Cannot Escape Snuff Sex

snuff sexHe told me I was made for snuff sex. I thought my victim days were behind me. I was getting accustomed to being an accomplice and not the victim anymore, but he said I owed him. I thought he was letting me share his coke because he liked fucking me when he was high. We have not been together long, but I really like him. He pimped me out. Now, I feel so used and violated. I guess I could have said no, but I did not want to stop partying. I did not want to stop fucking him either. He has a massive cock. I told myself I have done worse for men I did not even like. That was true too. I have made snuff porn with complete strangers. Why not just do this one thing. I figured I have done worse, and I falsely believed that this man would be gentle. My boyfriend sold me.
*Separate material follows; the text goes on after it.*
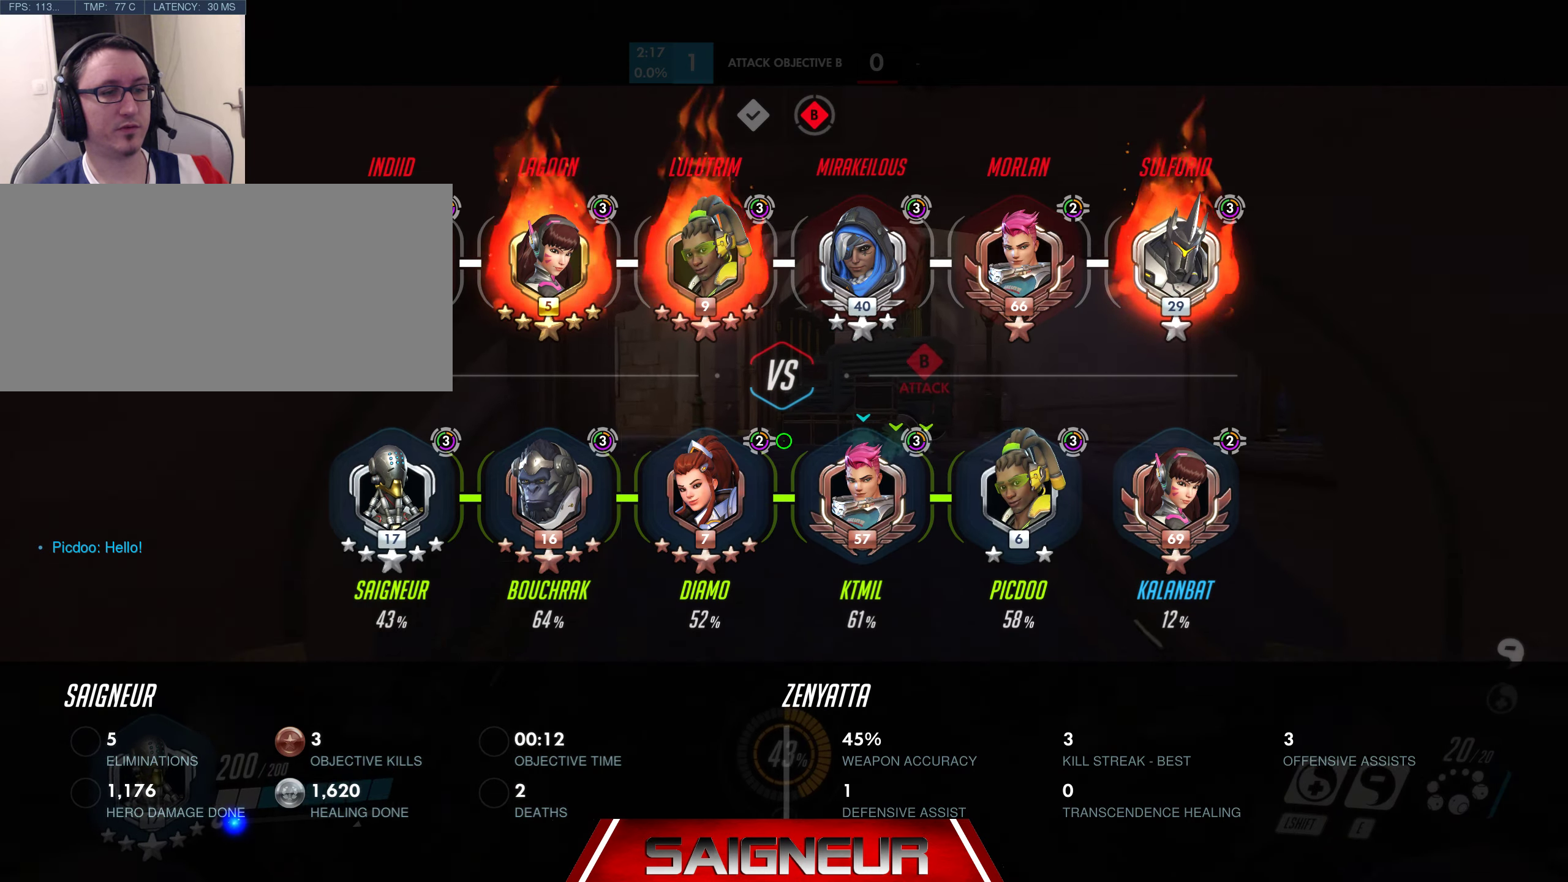
{"keys": ["tab", "w"], "mouse": [], "events": [[33, "space", "up"]]}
He sold my fuck holes for $500. I thought that was a steal, but it really was not for what he did too me. He was brutal. I know my boyfriend needed money, but I could make $500 in two hours at the strip club and not be touched. He did not want to hear reason. He wanted me to shut up and fuck this guy like a good slave. So, I did. He beat me. He sodomized me with foreign objects. He fisted my cunt. He punched my face a few times too. Punched me enough to knock me out and make my nose bleed. I woke up to this hairy fat fuck pumping his pathetic dick inside me. When I started complaining about his tiny dick, he super glued my lips together. I could not speak. I struggled to breathe too. Once he was done, I was a battered and bloody mess. My ass was prolapsed again. My pussy looked like raw hamburger meat. My eyes were swollen shut and I lost a layer of skin on my lips trying to get the glue off. I do not want to be the victim anymore, but I guess that shit is hard to shake for a taboo phone sex whore.

1 comments

    • Griff on May 27, 2022 at 11:47 am
    • Reply

    You look like you could be a victim and an accomplice, like i could make you play with me then finish you off at the end.